Wednesday, February 11, 2009

Books for Bonding

I have been trying to get back into the writing groove, so here's a short list of books that have helped me bond with my friends. Not all of them are the type you'd expect, either. Here they are, in no particular order:

1. J. R. R. Tolkien's The Lord of the Rings. I first read this way back in sixth grade. I didn't own a copy so I borrowed Gobbie Salvana's. Everyone in our barkada read it. Over and over and over. Our barkada expanded, and not every new addition to the group read it, but those who owned copies read it, and watched it, and collected the dvds.

2. Frank Herbert's Dune. For the same reasons as in #1. It is also dear to me because it was one of the first topics that brought TDM and myself together (I was explaining why the Bene Gesserit sisterhood made such great secret agents and deserve their own movie).

3. Rhonda Byrne's The Secret. While there are a million other inspirational books on sale, this particular book got my Accountability Group together and helped put us in Abundance Thinking mode.

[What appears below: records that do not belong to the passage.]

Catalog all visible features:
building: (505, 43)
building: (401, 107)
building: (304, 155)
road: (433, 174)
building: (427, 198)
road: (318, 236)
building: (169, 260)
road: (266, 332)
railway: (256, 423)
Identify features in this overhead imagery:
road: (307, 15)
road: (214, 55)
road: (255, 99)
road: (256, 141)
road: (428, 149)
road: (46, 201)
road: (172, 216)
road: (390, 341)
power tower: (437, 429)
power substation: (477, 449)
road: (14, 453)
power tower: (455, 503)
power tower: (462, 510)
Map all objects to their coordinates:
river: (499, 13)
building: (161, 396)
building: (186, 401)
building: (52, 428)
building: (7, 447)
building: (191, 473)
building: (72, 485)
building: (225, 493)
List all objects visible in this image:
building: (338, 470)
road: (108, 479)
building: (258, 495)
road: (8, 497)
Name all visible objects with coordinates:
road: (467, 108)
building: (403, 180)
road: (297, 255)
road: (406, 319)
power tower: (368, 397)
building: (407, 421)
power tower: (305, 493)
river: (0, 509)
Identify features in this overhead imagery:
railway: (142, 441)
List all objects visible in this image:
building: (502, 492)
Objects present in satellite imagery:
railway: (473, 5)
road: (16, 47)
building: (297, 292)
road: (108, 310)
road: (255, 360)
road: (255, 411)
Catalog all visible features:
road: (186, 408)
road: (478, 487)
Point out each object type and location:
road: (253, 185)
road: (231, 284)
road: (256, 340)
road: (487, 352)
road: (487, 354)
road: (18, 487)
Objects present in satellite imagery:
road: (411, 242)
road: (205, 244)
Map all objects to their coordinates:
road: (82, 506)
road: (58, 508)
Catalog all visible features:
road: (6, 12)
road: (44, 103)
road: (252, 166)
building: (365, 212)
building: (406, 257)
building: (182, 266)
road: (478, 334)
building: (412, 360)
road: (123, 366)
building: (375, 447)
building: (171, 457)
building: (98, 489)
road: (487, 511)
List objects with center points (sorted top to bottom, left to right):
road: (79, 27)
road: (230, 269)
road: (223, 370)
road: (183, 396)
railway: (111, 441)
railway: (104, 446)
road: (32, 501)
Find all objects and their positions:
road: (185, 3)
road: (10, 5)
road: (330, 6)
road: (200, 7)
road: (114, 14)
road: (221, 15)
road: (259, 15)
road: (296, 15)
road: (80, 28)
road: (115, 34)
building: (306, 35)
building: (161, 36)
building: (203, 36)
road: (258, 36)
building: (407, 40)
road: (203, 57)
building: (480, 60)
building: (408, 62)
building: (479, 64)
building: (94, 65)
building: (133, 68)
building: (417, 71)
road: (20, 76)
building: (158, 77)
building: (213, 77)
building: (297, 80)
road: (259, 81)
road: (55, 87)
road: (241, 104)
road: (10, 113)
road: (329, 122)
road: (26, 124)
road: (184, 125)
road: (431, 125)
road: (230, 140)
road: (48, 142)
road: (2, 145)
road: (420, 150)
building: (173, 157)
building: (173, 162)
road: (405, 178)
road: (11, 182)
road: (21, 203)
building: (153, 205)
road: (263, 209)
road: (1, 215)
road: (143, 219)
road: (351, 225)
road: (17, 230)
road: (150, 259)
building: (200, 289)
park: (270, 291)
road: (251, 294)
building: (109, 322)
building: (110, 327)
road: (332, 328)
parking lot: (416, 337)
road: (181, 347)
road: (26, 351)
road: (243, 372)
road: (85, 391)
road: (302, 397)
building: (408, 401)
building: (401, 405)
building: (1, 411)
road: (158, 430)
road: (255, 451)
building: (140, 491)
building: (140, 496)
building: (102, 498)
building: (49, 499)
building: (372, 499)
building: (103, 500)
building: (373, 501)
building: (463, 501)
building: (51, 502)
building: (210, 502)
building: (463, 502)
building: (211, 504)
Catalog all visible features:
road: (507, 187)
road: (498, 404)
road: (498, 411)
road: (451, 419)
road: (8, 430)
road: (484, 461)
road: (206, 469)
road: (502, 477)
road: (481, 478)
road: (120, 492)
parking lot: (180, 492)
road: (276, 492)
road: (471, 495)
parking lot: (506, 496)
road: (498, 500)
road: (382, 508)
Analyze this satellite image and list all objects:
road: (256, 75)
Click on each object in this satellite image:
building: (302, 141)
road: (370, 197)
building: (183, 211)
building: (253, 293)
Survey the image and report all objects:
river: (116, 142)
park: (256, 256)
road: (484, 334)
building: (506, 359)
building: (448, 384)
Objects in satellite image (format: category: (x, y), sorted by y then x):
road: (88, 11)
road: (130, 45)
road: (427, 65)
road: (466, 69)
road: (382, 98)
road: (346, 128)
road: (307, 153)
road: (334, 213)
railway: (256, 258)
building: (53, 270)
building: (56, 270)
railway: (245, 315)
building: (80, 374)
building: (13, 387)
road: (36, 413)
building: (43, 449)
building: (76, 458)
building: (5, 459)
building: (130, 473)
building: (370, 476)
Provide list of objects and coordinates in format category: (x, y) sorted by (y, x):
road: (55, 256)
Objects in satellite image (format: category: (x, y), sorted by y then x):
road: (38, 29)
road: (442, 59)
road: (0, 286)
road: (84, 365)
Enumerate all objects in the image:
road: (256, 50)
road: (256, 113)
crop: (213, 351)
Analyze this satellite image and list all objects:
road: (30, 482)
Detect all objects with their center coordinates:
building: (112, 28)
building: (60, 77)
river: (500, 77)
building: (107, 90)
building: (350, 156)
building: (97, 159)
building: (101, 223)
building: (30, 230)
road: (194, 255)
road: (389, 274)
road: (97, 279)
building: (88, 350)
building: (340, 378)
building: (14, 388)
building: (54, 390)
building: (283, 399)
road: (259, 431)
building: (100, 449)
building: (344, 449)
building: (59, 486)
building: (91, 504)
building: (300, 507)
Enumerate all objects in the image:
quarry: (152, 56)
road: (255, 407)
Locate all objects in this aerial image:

Of course it's a daily challenge to maintain Abundance Thinking, but it's helped us deal with a fair amount of stress. I'd like to think I've learned how to manage my expectations so that I will either make better choices or learn to be more patient or create opportunities which did not previously exist. Any of these outcomes is something to be grateful for, because there's a great big value to these lessons learned.

4. Barbara Kingsolver's Animal Dreams and The Poisonwood Bible. Almond and I don't always have the same taste in books, but I associate Animal Dreams with her. She introduced me to a wonderful writer, deeply in touch with her characters and settings. I have since picked up Kingsolver's other titles, notably The Poisonwood Bible, and have come away delighted with my choices. I associate The Poisonwood Bible with my friend Blanca Amado, who lent it to me when we were both living in Canberra. It was one of those books that she sent around to her friends by post, her way of having a library in the mail. I posted it to her in-laws in Sydney. If only Philpost were that reliable, I would be more generous with lending out my books the same way.

5. Margaret Atwood's Cat's Eye. I associate this book with Amy, because she lent me her copy in the early 90s. There is a scene in this book that I can't forget, where the heroine as a little girl crosses a dark bridge on her way home, and experiences an epiphany that she carries over into her adult life as a sculptress. Margaret Atwood is a highly regarded Canadian poet and novelist, and I have most of her books to date. I feel her sentences running through my head like cool water. If you enjoy short stories, Atwood rewrote the Bluebeard myth, in her book Bluebeard's Egg & Other Short Stories.

6. The Diary of Anais Nin, Vols. 1 & 2. When I was at the hospital, Reg noticed I brought the Vol. 2 with me to read while waiting. It turns out that Bear enjoyed reading Nin's Diary too! And we both watched the movie Henry and June prior to looking for the books. Imagine their amazement when I told them it was my mom who owned a copy of Delta of Venus. Reg was further surprised to learn that the UP Main Library had the other books I'd read, namely Children of the Albatross and House of Incest. If you do not enjoy Anais Nin's very literary erotica, you would enjoy her Diaries, because she was a unique product of her time. An excellent diarist. My Vol. 1 came from, the Vol. 2 was a previously owned book from

7. James Herriot's All Things Bright and Beautiful (series). If you love amusing stories about animals and how they loved to confound the local British veterinarian, these heartwarming tales are for you. I associate these books with my dad, because he used to howl with laughter at the end of each chapter. I would describe these as Reader's Digest-friendly tales. They're actually great for beach or airport reading.

There are more, but I am being called to dinner. To be continued.